• [CONSIGNE 1]:
D'après l'extrait, à quelle date le maire de Lille ordonne-t-il au receveur municipal de payer la facture de la société ?

• [EXTRAIT]:

┄┄┄┄┄┄┄┄┄┄┄┄┄┄┄┄┄┄┄┄

LES FAITS

 

Lorsqu'un simple problème de facturation donne naissance à un revirement de jurisprudence, telle est la synthèse de cette décision.

L'époque est à l'expansion de la ville de LILLE, la municipalité consacre une part importante du budget communal au financement de travaux d’agrandissement et d’embellissement.  de nouveaux axes de circulation se développent en ville. De nombreuses habitations sortent de terre. La municipalité entreprend également des travaux destinés à améliorer l’hygiène (développement du réseau d’égout, amélioration de l’accès à l’eau potable…) et à embellir la ville, notamment par la réfection du pavage des rues existantes et du pavement des voies nouvelles.

Elle passe un contrat à cet effet. Le travail est effectué.

Toutefois, le 20 novembre 1907, le Maire de Lille donne ordre au receveur municipal de régler à la société une facture correspondant à la livraison d’une commande de pavés. Du montant total à régler, la Ville déduit la somme correspondant aux pénalités pour retard de livraison, conformément à ce qui était prévu dans le cahier des charges.

La Société conteste toutefois la légalité de cette décision considérant que les retards ont été provoqués par un cas de force majeure, des événements climatiques imprévus.

Elle saisit alors le Conseil d’Etat, la plus haute juridiction administrative. A travers sa requête, elle demande l’annulation de la décision de paiement des pénalités au nom d’un excès de pouvoir.

Cependant, la Ville conteste le recours direct au Conseil d’Etat : selon elle, compte tenu de la nature du contrat passé avec la société des granits porphyroïdes des Vosges, le recours aurait dû se faire devant un tribunal ordinaire et non devant le Conseil d’Etat.

 

PROBLEME POSE

 

Il s'agit de déterminer quelle est la juridiction compétente concernant la matière considérée.

 

SOLUTION DE LA JURIDICTION

 

Le contrat de fourniture relève du droit privé et donc l'ordre judiciaire est compétent pour en juger.

La solution détonne car jusqu'à présent, dans une telle situation, prévalait surtout la notion de service public comme critère d'application du contrat administratif.

Ce qui est admis ici, c'est donc que la gestion d'un service public puisse relever du droit privé.

┄┄┄┄┄┄┄┄┄┄┄┄┄┄┄┄┄┄┄┄

• [CONSIGNE 2]:
Réécris les enregistrements en commençant à la ligne qui contient « genus: Chenopodium » et en terminant à celle qui contient « scientific name: Halimeda opuntia ». Remplace « locality » par « site » sans rien changer d'autre.

• [DONNÉES ENREGISTRÉES]:

┄┄┄┄┄┄┄┄┄┄┄┄┄┄┄┄┄┄┄┄

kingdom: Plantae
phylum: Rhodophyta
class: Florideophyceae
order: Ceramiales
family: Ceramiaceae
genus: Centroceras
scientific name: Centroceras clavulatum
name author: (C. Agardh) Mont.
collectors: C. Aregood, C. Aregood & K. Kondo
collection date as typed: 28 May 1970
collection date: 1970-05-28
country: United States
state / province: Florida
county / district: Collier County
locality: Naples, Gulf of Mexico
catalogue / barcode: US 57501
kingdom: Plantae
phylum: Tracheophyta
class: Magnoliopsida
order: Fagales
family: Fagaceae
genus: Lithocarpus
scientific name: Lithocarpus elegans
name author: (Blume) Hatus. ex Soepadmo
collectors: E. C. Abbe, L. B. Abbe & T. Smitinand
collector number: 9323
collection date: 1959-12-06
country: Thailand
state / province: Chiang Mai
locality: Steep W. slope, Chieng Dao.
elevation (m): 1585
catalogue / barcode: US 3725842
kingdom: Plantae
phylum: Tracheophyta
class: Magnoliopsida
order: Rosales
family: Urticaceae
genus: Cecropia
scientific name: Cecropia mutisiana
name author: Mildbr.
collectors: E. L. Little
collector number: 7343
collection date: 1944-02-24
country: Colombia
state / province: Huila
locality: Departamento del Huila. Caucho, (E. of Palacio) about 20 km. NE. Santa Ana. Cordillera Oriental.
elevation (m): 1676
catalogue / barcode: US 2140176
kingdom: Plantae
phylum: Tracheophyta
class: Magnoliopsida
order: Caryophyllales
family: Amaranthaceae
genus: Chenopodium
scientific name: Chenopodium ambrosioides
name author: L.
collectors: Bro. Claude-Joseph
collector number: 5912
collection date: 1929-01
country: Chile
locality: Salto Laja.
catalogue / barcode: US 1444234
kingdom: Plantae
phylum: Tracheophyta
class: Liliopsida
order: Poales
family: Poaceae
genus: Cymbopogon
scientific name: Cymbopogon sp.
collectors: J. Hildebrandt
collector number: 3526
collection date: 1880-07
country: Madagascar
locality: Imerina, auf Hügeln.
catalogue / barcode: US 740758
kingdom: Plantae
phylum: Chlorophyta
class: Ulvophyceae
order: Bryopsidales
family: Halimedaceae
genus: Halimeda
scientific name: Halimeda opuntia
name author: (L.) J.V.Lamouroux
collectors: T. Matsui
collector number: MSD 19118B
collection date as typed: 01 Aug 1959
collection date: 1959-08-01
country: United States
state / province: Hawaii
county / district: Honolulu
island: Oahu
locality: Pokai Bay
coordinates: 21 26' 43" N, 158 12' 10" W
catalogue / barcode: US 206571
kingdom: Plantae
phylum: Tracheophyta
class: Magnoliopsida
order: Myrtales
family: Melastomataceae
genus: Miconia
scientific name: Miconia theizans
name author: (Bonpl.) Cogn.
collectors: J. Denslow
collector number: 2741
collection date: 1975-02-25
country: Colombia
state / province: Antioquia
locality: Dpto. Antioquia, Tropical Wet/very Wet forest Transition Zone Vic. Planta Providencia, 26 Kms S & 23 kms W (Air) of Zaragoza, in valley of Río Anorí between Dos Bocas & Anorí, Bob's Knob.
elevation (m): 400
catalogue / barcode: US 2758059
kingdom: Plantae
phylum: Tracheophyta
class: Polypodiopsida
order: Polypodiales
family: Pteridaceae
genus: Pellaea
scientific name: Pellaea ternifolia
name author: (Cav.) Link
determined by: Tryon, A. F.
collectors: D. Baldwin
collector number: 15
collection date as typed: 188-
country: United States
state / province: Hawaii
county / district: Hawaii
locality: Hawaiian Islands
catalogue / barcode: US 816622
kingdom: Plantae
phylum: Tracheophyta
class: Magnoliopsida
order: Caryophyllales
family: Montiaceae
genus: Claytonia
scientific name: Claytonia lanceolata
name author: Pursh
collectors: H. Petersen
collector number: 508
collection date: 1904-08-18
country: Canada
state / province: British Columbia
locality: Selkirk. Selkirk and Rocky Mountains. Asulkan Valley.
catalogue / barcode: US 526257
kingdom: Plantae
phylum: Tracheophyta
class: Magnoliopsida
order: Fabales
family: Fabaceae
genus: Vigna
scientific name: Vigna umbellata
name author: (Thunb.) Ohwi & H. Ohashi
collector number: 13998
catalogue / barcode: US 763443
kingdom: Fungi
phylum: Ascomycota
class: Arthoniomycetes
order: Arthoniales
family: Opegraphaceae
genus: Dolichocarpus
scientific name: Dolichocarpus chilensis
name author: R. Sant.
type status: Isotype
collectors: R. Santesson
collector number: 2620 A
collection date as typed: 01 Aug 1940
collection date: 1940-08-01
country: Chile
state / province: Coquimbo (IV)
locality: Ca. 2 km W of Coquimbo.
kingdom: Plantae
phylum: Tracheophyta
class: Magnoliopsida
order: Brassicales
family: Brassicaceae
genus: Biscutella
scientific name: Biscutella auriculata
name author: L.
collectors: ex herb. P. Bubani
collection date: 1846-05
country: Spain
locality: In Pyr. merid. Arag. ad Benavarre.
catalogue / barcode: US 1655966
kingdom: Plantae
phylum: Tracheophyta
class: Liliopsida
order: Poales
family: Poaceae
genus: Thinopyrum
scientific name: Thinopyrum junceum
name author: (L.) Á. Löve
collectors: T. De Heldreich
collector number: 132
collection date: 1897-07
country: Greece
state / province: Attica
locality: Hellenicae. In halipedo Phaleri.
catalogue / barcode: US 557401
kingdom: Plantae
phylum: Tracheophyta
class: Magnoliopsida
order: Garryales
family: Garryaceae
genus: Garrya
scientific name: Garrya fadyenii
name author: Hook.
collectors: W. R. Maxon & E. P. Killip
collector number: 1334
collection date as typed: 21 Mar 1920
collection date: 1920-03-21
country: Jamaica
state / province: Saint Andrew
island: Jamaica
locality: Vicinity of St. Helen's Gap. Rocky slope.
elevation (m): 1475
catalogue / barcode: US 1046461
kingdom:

┄┄┄┄┄┄┄┄┄┄┄┄┄┄┄┄┄┄┄┄

• [RÉPONSE RÉDIGÉE 1]:
Le 20 novembre 1907.

• [RÉPONSE RÉDIGÉE 2]:
genus: Chenopodium
scientific name: Chenopodium ambrosioides
name author: L.
collectors: Bro. Claude-Joseph
collector number: 5912
collection date: 1929-01
country: Chile
site: Salto Laja.
catalogue / barcode: US 1444234
kingdom: Plantae
phylum: Tracheophyta
class: Liliopsida
order: Poales
family: Poaceae
genus: Cymbopogon
scientific name: Cymbopogon sp.
collectors: J. Hildebrandt
collector number: 3526
collection date: 1880-07
country: Madagascar
site: Imerina, auf Hügeln.
catalogue / barcode: US 740758
kingdom: Plantae
phylum: Chlorophyta
class: Ulvophyceae
order: Bryopsidales
family: Halimedaceae
genus: Halimeda
scientific name: Halimeda opuntia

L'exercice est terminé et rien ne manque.